Extracted page text data:
**********
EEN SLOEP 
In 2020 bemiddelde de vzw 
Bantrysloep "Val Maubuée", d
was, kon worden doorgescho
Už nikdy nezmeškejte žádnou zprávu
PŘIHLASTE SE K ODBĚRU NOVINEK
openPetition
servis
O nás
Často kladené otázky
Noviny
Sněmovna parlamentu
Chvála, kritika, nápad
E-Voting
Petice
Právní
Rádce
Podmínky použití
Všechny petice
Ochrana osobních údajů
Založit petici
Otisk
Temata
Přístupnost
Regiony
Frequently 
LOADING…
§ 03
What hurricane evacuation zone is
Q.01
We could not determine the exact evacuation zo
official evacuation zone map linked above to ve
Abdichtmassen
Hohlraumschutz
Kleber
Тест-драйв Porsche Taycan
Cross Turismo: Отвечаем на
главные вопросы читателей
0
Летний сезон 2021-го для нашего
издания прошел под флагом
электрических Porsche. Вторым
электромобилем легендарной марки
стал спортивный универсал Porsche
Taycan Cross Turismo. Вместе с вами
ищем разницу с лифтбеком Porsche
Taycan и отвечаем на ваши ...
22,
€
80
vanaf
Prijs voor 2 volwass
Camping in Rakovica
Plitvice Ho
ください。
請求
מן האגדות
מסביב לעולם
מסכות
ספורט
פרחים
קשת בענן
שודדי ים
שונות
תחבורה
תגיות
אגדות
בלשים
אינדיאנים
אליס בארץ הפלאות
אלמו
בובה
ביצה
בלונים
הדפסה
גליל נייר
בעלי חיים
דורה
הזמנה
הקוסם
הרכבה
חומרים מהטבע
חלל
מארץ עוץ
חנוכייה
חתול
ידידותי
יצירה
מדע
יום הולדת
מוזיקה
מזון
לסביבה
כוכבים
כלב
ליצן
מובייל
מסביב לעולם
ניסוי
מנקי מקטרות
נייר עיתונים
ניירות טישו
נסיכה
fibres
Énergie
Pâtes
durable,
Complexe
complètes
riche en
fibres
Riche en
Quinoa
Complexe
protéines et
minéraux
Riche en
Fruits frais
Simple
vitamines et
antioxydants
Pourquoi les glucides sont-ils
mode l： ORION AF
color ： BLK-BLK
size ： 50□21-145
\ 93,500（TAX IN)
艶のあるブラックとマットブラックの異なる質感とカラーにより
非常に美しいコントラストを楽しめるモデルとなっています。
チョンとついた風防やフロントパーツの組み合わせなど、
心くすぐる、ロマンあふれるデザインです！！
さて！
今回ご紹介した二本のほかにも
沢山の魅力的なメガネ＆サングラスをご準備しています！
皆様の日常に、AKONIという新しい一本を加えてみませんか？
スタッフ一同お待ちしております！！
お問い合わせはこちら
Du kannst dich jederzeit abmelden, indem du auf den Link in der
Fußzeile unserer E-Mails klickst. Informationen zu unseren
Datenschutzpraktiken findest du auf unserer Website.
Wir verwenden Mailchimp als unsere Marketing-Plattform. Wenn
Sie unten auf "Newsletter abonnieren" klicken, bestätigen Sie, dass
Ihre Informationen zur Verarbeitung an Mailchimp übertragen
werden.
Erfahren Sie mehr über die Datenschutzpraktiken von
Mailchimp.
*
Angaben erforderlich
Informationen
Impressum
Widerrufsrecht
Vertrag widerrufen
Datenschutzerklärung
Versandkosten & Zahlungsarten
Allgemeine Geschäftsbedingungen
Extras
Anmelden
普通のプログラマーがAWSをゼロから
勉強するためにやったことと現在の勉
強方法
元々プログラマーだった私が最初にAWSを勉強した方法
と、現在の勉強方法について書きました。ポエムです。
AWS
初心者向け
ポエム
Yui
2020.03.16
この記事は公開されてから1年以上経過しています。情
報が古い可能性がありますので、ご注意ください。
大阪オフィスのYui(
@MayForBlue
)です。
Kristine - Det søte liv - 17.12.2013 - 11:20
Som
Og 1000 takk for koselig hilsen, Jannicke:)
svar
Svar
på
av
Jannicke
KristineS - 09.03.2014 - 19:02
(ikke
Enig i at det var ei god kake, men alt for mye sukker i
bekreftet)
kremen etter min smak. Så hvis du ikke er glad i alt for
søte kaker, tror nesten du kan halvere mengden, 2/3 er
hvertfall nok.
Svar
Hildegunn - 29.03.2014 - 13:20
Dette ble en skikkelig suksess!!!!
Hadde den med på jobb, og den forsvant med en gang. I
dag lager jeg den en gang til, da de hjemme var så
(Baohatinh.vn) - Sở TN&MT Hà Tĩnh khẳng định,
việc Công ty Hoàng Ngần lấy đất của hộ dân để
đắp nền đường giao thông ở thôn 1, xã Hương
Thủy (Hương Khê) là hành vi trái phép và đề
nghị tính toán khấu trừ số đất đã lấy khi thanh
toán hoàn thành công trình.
**********
▸ WORK REQUIRED:
No lines before the one containing "(Baohatinh.vn) - Sở" belong in the answer; write out that line and each one after it exactly, through the end of the records.

▸ ANSWER SPACE:
(Baohatinh.vn) - Sở TN&MT Hà Tĩnh khẳng định,
việc Công ty Hoàng Ngần lấy đất của hộ dân để
đắp nền đường giao thông ở thôn 1, xã Hương
Thủy (Hương Khê) là hành vi trái phép và đề
nghị tính toán khấu trừ số đất đã lấy khi thanh
toán hoàn thành công trình.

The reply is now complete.